One man's rough training camp becomes another man's summer opportunity. Carrie's familiarity with the team and experience on the perimeter will provide tough obstacles for Smith in his quest to reclaim first-team reps.
According to Tafur, the Raiders' first-round pick, Gareon Conley, will likely miss the first preseason game, which gives Carrie a better chance at holding onto the outside cornerback spot. Training camp standout Breon Borders has taken reps on the inside in the nickel package.
Battle Between Quarterback Backups
"It's been pretty obvious since camp opened, with EJ Manuel getting virtually all the second team work over Connor Cook," McDonald wrote. "The Raiders moved up to get Cook, he started in the playoffs, and he's no lock to be the backup."
As of Tuesday, Cook struggled with ball placement and timing on throws, per Tafur. Quarterback Derek Carr doesn't need preseason reps. His backups will have ample time to stake their claims as the No. 2 signal-caller in Oakland.

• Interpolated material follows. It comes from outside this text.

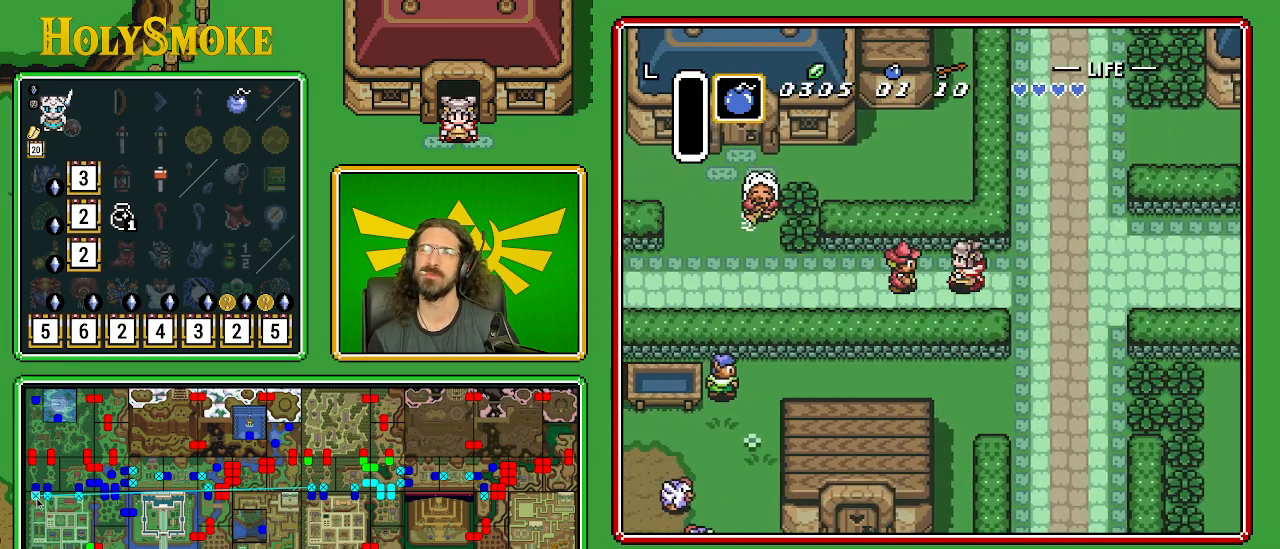
{"buttons": ["DPAD_LEFT"], "events": []}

Both passers will help decide the battle between wideouts Jaydon Mickens and K.J. Brent. Both have flashed with eye-catching grabs on the practice field. Right now, Johnny Holton stands above both receivers due to his special teams prowess. Pro Football Focus listed him as one of the best in kick coverage during the previous season.
Nonetheless, it's possible the Raiders keep six wideouts on the depth chart despite holding five in the recent past. Remember, keeping the status quo for the sake of it does no good for winning games. Del Rio wants the best 53 men on the roster and that may include six wide receivers due to needs on special teams.